8. Beware of the Gold Rush Approach
Many new investors are attracted to penny stocks since they are cheap and expect to turn their investment of a few thousand rupees into lakhs. The internet is full of rags-to-riches stories that usually talk about penny stocks turning multi-baggers. While this is not completely impossible – it is very rare.
In the penny stock segment, there is a tendency of investors that I like to call the Gold Rush approach. Once people hear about a certain penny stock offering 5X or 10X returns, they tend to gravitate towards it resulting in a buying spree and a subsequent rise in the stock price.
Most investors don’t realize that if the company is not fundamentally strong, then this rally can nosedive overnight! Right from the Tulip mania in the 1600s to the Dot Com Bubble in the twenty-first century, the gold-rush approach has caused huge losses to people for investing without analyzing.
A simple search online for how to find penny stocks in India can lead you to many such gold-rush stocks that novice investors are buying hoping for a jackpot. Hence, ensure that you research thoroughly and bet on the company NOT the stock price.

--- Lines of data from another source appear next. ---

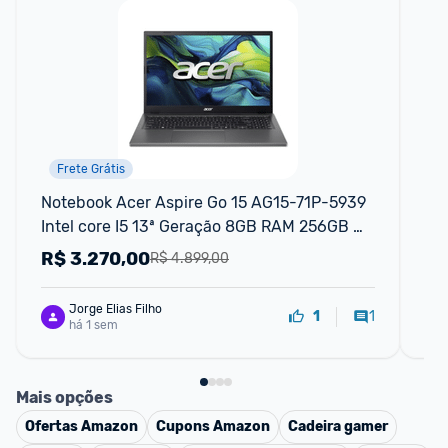
Frete Grátis
Notebook Acer Aspire Go 15 AG15-71P-5939 
No
Intel core I5 13ª Geração 8GB RAM 256GB 
Ry
SSD Full HD TN Windows 11 Home
15,
R$
3.270,00
R
R$ 4.899,00
Jorge Elias Filho
1
1
há 1 sem
Mais opções
Ofertas
Amazon
Cupons
Amazon
Cadeira gamer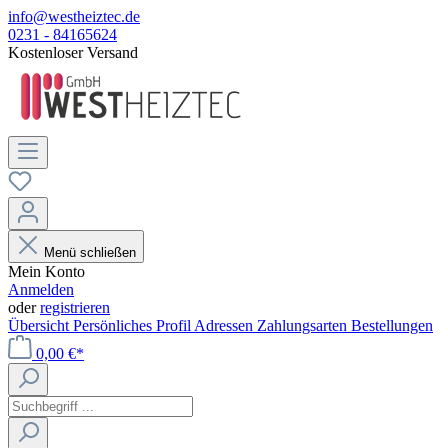
info@westheiztec.de
0231 - 84165624
Kostenloser Versand
Menü schließen
Mein Konto
Anmelden
oder
registrieren
Übersicht
Persönliches Profil
Adressen
Zahlungsarten
Bestellungen
0,00 €*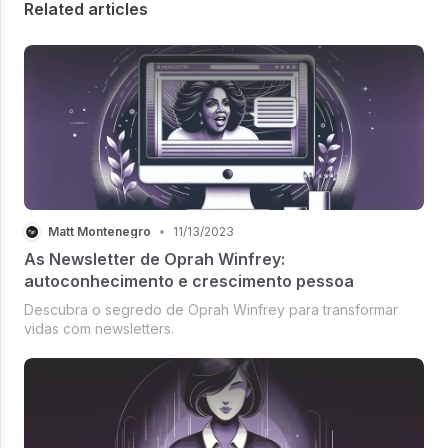
Related articles
Matt Montenegro
•
11/13/2023
As Newsletter de Oprah Winfrey:
autoconhecimento e crescimento pessoa
Descubra o segredo de Oprah Winfrey para transformar
vidas com newsletters.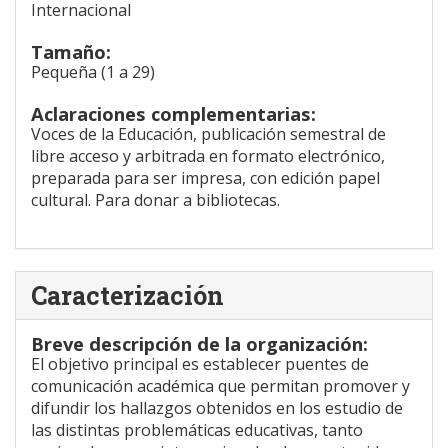
Internacional
Tamaño:
Pequeña (1 a 29)
Aclaraciones complementarias:
Voces de la Educación, publicación semestral de
libre acceso y arbitrada en formato electrónico,
preparada para ser impresa, con edición papel
cultural. Para donar a bibliotecas.
Caracterización
Breve descripción de la organización:
El objetivo principal es establecer puentes de
comunicación académica que permitan promover y
difundir los hallazgos obtenidos en los estudio de
las distintas problemáticas educativas, tanto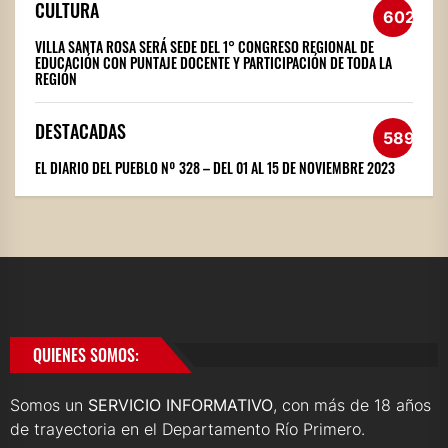
CULTURA
602
VILLA SANTA ROSA SERÁ SEDE DEL 1° CONGRESO REGIONAL DE
EDUCACIÓN CON PUNTAJE DOCENTE Y PARTICIPACIÓN DE TODA LA
REGIÓN
DESTACADAS
589
EL DIARIO DEL PUEBLO Nº 328 – DEL 01 AL 15 DE NOVIEMBRE 2023
QUIENES SOMOS:
Somos un
SERVICIO INFORMATIVO
, con más de 18 años
de trayectoria en el Departamento Río Primero.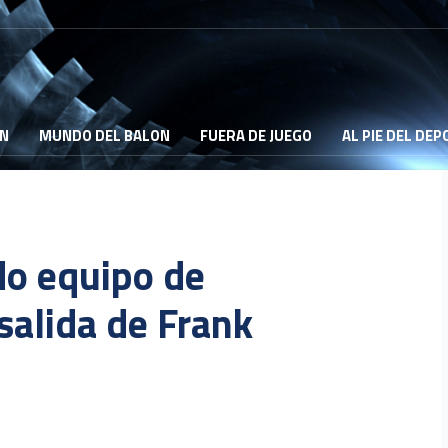
ON
MUNDO DEL BALON
FUERA DE JUEGO
AL PIE DEL DE
o equipo de
salida de Frank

9. Know Your Investment Horizon
Penny stocks are not recommended for intraday trades or short-term positions. Remember, stock prices are governed by the demand and supply in the market that stems from the general perception of the company. Even if the company does well, changing investor perception takes time. Therefore, look at a medium-to-long-term investment horizon.
10. Monitor Your Investments Regularly
Penny stocks can be a great way to understand how the markets respond to a company’s performance or macroeconomic factors that impact the company. Hence, once you have invested in a portfolio of penny stocks, monitor them regularly. This will allow you to understand trading patterns and make better investments in the future.
While returns can seem promising, it is important to remember that penny stocks carry high risks. Hence, ensure that you conduct thorough research before investing.